COMSCORE MOBILE REPORT HIGHLIGHTS

Highlights include:

  • All forms of usage are growing: desktop (+16%), mobile app (+90%), and mobile Web (+53%).
  • Mobile now represents 62% of all digital time spent.
  • App usage time skews toward smartphones for Millennials and tablets for older demos.
  • Mobile audience growth is being driven by mobile Web properties which are bigger and growing faster than apps.
  • Millennials mobile usage time is devoted to social, video, music, and communications.
  • Mobile ads work: they cause brand lift 2-3x greater than that of desktop ads

#mobile #data

 

IAB UPDATES AD GUIDELINES

Reflecting the industry shift away from Flash and toward HTML5, the Interactive Advertising Bureau has updated industry guidelines for the first time since 2013.

#creative #HTML5 #IAB

 

EXPAND YOUR LINKEDIN AUDIENCE

HubSpot has a simple step-by-step instructions on how to extend the reach of your LinkedIn posts with a sponsored post.

#social #linkedin

 

GOOGLE NOW ALLOWS YOU TO TARGET WITH EMAIL ADDRESSES

Google announces “Custom Match” which allows you to use email addresses you have have collected to target users through the Google ad network. Perhaps even better, Google also now allows you to use this first-party data to reach similar audiences (or “look-alikes”), who match the characteristics of readers who have signed up to learn more from you . . . but who themselves may not have heard of your book.

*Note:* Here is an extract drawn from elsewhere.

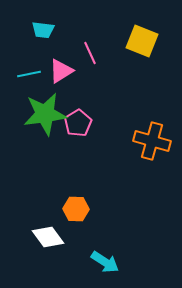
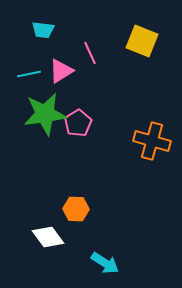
cyan arrow: moved 1 px down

#retargeting #lookalikes #google

 

CINNABON GOES AFTER ORGANIC SNAPCHAT GROWTH

Cinnabon is using its marketing strength on Twitter and Instagram to grow its Snapchat presence (and reach the channel’s coveted Millennials) without paying for Snapchat ads;

“To help build a dialogue with teens going into the new effort, the brand hired two popular Snapchat creators—Danny Berk and Evan Garber—to take over its account and then ask fans to submit pictures of sweets last week. Within a couple of days, the brand gained 2,000 Snapchat followers.”

#social #snapchat #organicgrowth

 

CTR BENCHMARKS

We are often asked what average click-through rates are, and the truth is the number changes constantly depending on the year, the format, and the category. That said, Verso display ad campaigns tend to average at least a .10% CTR. An April 2015 report from Google suggests that we’re beating the industry average by a good forty percent.

#data

 

TARGET DISPLAY ADS TO OPT-IN CUSTOMERS

Verso partner AdRoll announces integration with Mail Chimp to allow you to use your opt-in email lists to target users with display ads.

#email #display

 

STREAMING IS GREAT FOR CUSTOMERS, BUT NOT SO GREAT FOR THE BOTTOM LINE

Books and Music are often too easily conflated, but it’s impossible to miss the fact that the same week that saw Oyster collapse, a new study reveals that vinyl LPs bring in more money than Spotify, YouTube, and Vevo combined.

#streaming

 

AN ARGUMENT AGAINST 3RD PARTY DATA COMPANIES

Cory Doctorow outlines some of the issues that have led to the growth of ad blocking and the three-way battle for control between Web publishers, advertisers, and users, and pointing the way to a possible solution.